Whilst doing my usual scan of today’s news I saw an article which made me do a double take. And I mean a proper “Whaaaaaaaaat?!” I saw a couple of interesting things in it, I couldn’t believe my eyes. Then I saw who published it. The Tehran Times. So, treat this story with a pinch of salt.
A few weeks ago, I wrote about how the Iranian government was threatening to put the thumbscrews on Peugeot’s Iranian subsidiary. Possibly in an attempt to show the world how these global sanctions mean very little to them. Well, according to The Tehran Times, the Iranian government has nothing but a good friend in Peugeot.
They report that Jean-Marc Gales, an executive vice president and member of the managing board with PSA Peugeot-Citroen, has given Iran his vote of confidence. “We will proudly continue as before to do business with our Iranian partner,” he said (or “claimed” as the Tehran Times writes). First surprising thing: The French sticking two fingers up at global sanctions. That’s some ballsy stuff to say! (But then: Who was in Iraq before America moved in?)
The article then claims the second surprising element. That Iran represents 20 percent of Peugeot’s global sales. 20 percent?! That’s a lot.
Mr Gales then went on to discuss the need to increase exports of cars through Iran using the recent credit crisis as justification. “The crisis mostly troubled the U.S and Europe.

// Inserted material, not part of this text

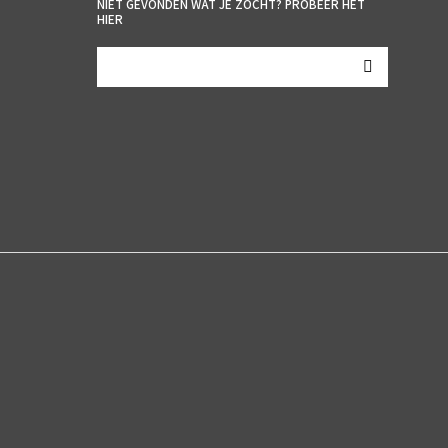
NIET GEVONDEN WAT JE ZOCHT? PROBEER HET
HIER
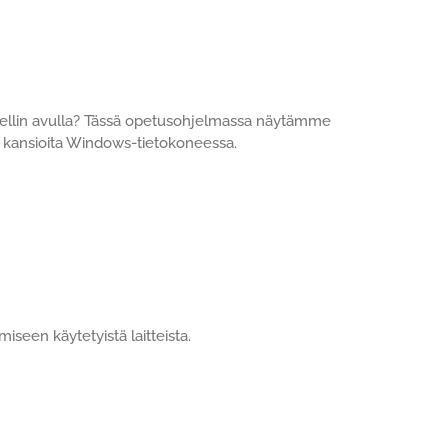
shellin avulla? Tässä opetusohjelmassa näytämme
tai kansioita Windows-tietokoneessa.
seen käytetyistä laitteista.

Countries like Iran had no problem in this regard.” he said, “For this reason, Iran’s potential in the global market is significant and we would be content to expand our global market in the framework of enhancing our partnership.”
My first thought to all of this was that the Tehran Times wrote this story, hoping that it’ll give bad press to PSA around the world. Thereby, tightening the thumbscrews on PSA even further. But if it is all within context and accurate, I think it’s fair to say that I wouldn’t expect Peugeot (or Citroen) in America any time soon. I doubt they’ll be welcome there.